I remember my mother telling me she wasn’t worried about me driving on icy roads or late at night. She had prepared me the best she could in empty parking lots in the cold, where I practiced controlled braking and losing control of the vehicle without freaking out. She told me that she was scared of the other people driving on those same roads, people who may not have the experience or the attention span to navigate dangerous conditions. People who may be under the influence. She trusted me more than I trusted myself to drive in those conditions. Still, she warned me to avoid going out on the ice at all costs and between certain nighttime hours. This concept applies to many other parts of life.

Life as a woman is often just like this story. We have predators out there, lurking like patches of black ice. We have unintentional dangers as well. A naive and reckless friend pressuring us with drugs or alcohol doesn’t mean any harm, but could negligently cause it, just like a drunk driver causes a deadly wreck. Both of these situations are threats to us, and we have to do our best to control the uncontrollable while navigating this highway we call life. We can take the wheel and listen to our thoughts leading up to an event, flagging feelings of discomfort, and trusting our intuition in situations that don’t feel right. Our intuition could be presented with two tiny thoughts like “something about that man on aisle three is making me nervous” or “a real friend wouldn't pressure me like this." I’m sure you’ve had thousands of thoughts like that before.

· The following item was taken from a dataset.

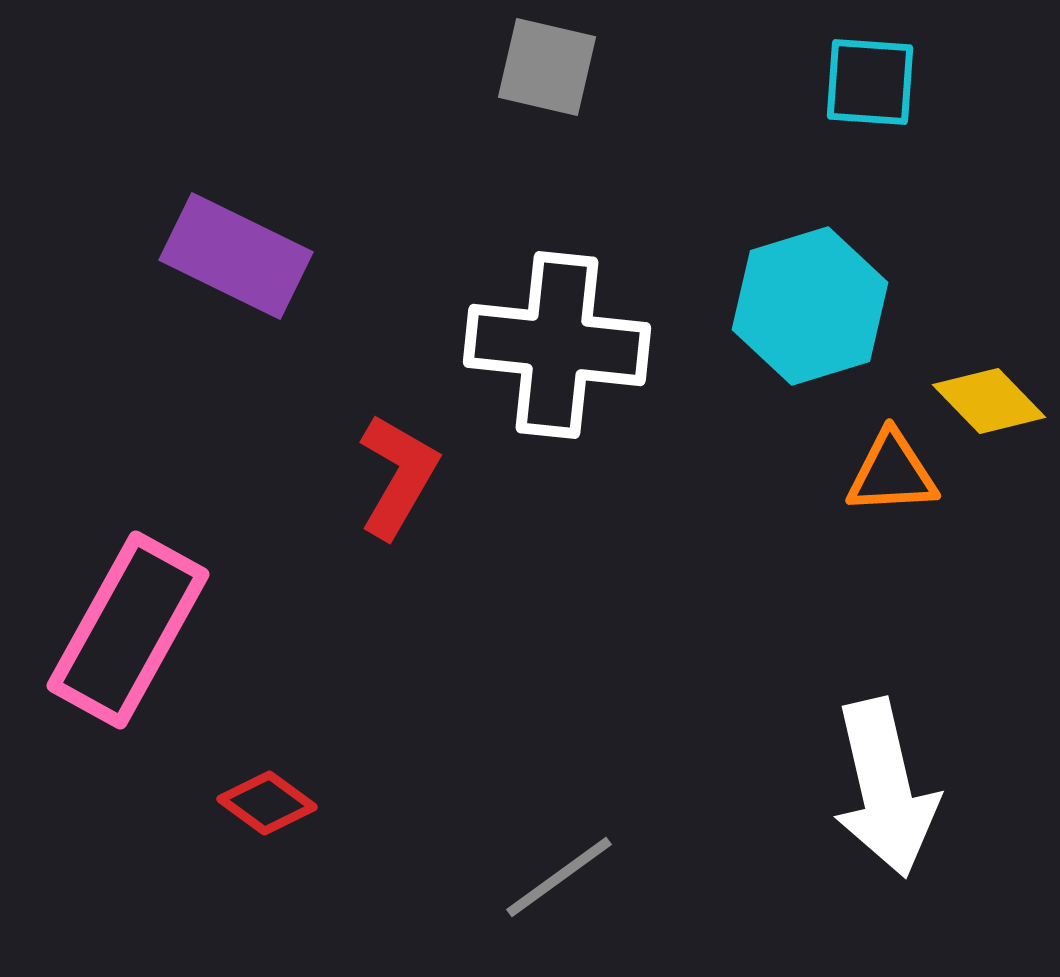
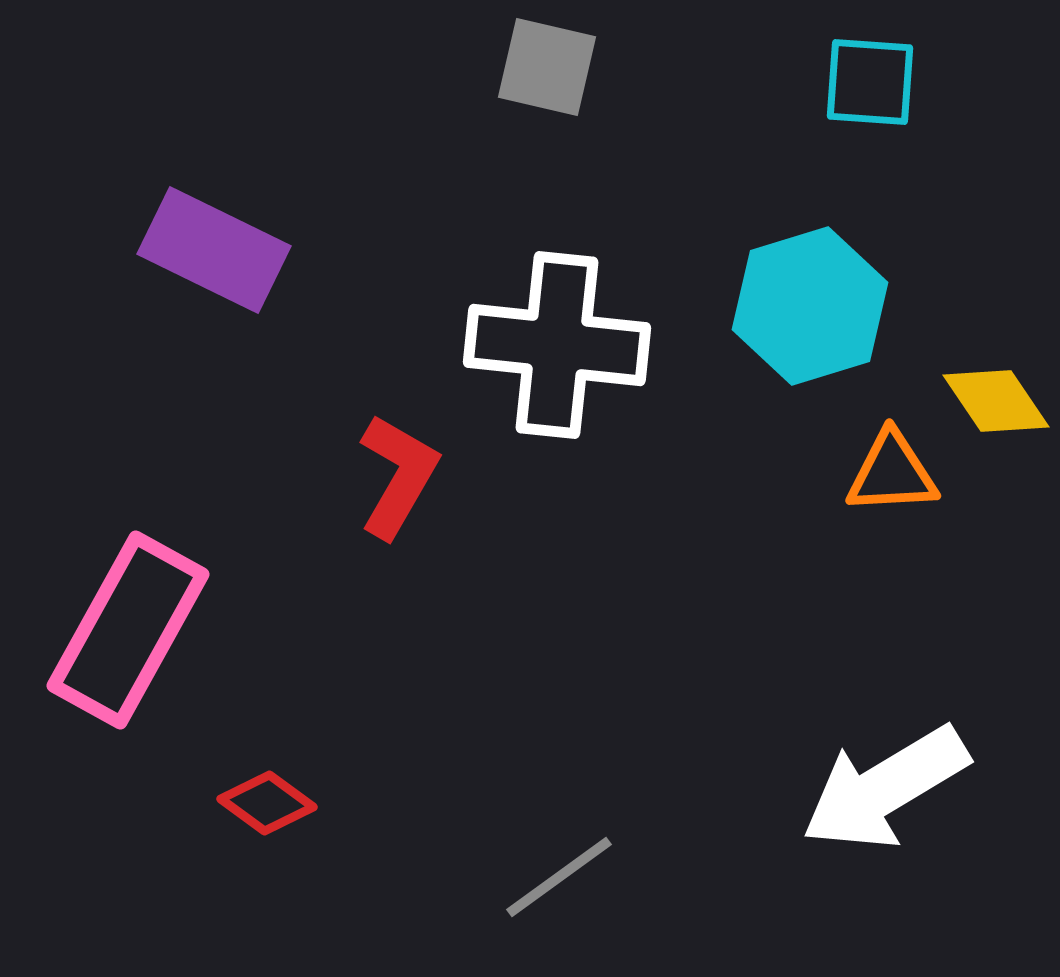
purple rectangle: moved 22 px left, 6 px up
yellow diamond: moved 7 px right; rotated 10 degrees clockwise
white arrow: rotated 72 degrees clockwise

If more predators were held accountable for their actions, if more people realized that seemingly insignificant lapses in judgment can have major consequences, and if more schools educated kids on things that really matter, the world would be a better place, and we women wouldn’t have to rely on our intuition so heavily. Unfortunately, that isn’t realistic, and we have to prepare ourselves to lift more weight on a burden we didn’t create. We have to strengthen our ability to predict violence, to enforce boundaries, and to learn from patterns. The sad reality is that the evil we fight against will never be completely eradicated. All we can do is commit to learning, elevating our voices, and equipping the next generations of young women with skills that help them avoid intentional and collateral damage. All we can do is bear the burden of prevention. We didn’t ask for it, but it belongs to us.